After moving to Los Angeles, Eure was hired to star in Kaye Ballard's projected new series, The Organic Vegetables, created and produced by the team who did The Monkees. Subsequently, Eure was hired to replace David Cassidy on The Partridge Family, but the show was canceled before a new season started.
For eight years, he starred in NBC-TV's Emmy-winning Days of our Lives, playing the role of Mike Horton. He also starred as Will Marshall in Sid and Marty Krofft's popular children's adventure series, Land of the Lost, which led NBC's Saturday morning line-up for three years.
Eure co-produced, wrote and acted in Fox Television's hidden-camera shows Totally Hidden Video and Payback. He also wrote and directed Spy TV for NBC. He was the host of Nickelodeon game show Finders Keepers. He co-created PBS Kids’s Emmy-nominated animated series for preschoolers called Dragon Tales, now in its sixth year. It is produced by The Children’s Television Workshop and Sony Pictures.
Eure also hosted an educational DVD called Power Over Poison to teach kids how to avoid poisons, produced by WQED, the PBS station in Pittsburgh. Eure was a regular on such game shows as Password and Match Game. Channel 9 TV in Australia hired Wesley to be the permanent host of their Tonight Show, but lost a ten-month immigration battle with Actor's Equity in Australia.
Eure received top billing in Hanna-Barbera's comedy C.H.O.M.P.S, which also starred Valerie Bertinelli, Red Buttons, Jim Backus, Hermione Baddeley and Conrad Bain. He appeared as the fiendish murderer in The Toolbox Murders and the nasty guy who gets eaten by snakes in Jennifer. About his time filming Jennifer, Eure claims he had a difficult time working with the various snakes on set, including the large Boa snake that features during the climax.[1]

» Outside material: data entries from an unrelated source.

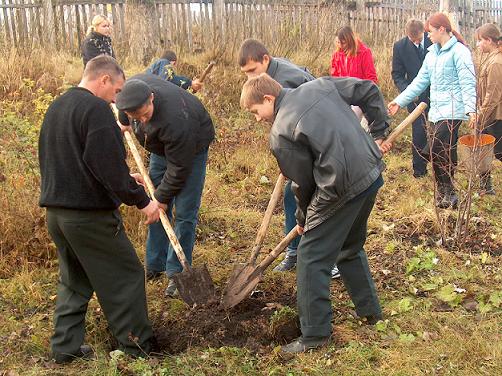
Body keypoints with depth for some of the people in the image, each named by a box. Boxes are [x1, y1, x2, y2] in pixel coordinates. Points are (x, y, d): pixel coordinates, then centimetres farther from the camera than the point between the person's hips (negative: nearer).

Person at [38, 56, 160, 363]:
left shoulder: (56, 107, 14)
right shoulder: (96, 109, -15)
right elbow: (109, 165, -23)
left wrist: (124, 179, 23)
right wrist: (141, 200, -14)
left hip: (56, 211, 9)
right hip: (91, 214, -8)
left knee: (74, 279, 20)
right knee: (124, 276, 6)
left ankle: (66, 346, 23)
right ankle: (137, 346, 15)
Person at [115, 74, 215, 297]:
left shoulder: (176, 121, -44)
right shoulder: (133, 85, -25)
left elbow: (178, 167, -31)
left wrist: (162, 197, -22)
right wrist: (124, 122, 8)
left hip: (192, 147, -7)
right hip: (162, 147, 7)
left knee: (184, 213, -9)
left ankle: (177, 273, 0)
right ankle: (154, 266, 21)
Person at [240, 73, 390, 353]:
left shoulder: (280, 134, -8)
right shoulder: (320, 85, 10)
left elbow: (303, 182, -2)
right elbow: (369, 91, 13)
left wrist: (303, 218, 16)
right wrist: (380, 131, 16)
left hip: (342, 188, -8)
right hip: (373, 175, 9)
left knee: (312, 257, 4)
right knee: (351, 247, 27)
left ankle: (315, 335, 10)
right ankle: (370, 310, 40)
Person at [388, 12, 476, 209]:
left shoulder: (459, 51, -8)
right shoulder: (432, 53, 17)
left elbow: (468, 82, -15)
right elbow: (420, 81, 20)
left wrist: (471, 108, -25)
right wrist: (399, 101, 16)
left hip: (452, 111, -8)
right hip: (436, 110, 8)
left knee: (438, 150, -15)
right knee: (436, 152, 9)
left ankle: (447, 193, -3)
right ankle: (445, 193, 20)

According to his website and a recent interview, Eure and his Land of the Lost co-star, Kathy Coleman will no longer have cameo appearances in the 2009 film, Land of the Lost starring Will Ferrell, as they were edited out of the final cut. [1]
His children's novel The Red Wings of Christmas, published by Pelican, has been called "the new American classic" by CNN, and was optioned by Disney for a full-length animated feature. The book was illustrated by Ron Palillo--Arnold Horshack on the 1970s TV series Welcome Back, Kotter.
Wesley’s fifth book, A Fish Out of Water, is his first pre-schooler book. The story of a bird and a fish that fall in love and make it work, it is used by schools to teach racial tolerance. The graduate art students at Meredith College in Raleigh, North Carolina illustrate it. His new book, The Whale That Ate the Storm, will soon be released.
Knightsbridge Publishing released two of his humor books, Fun with Fax and On-the-Wall Off-the-Wall Office Humor.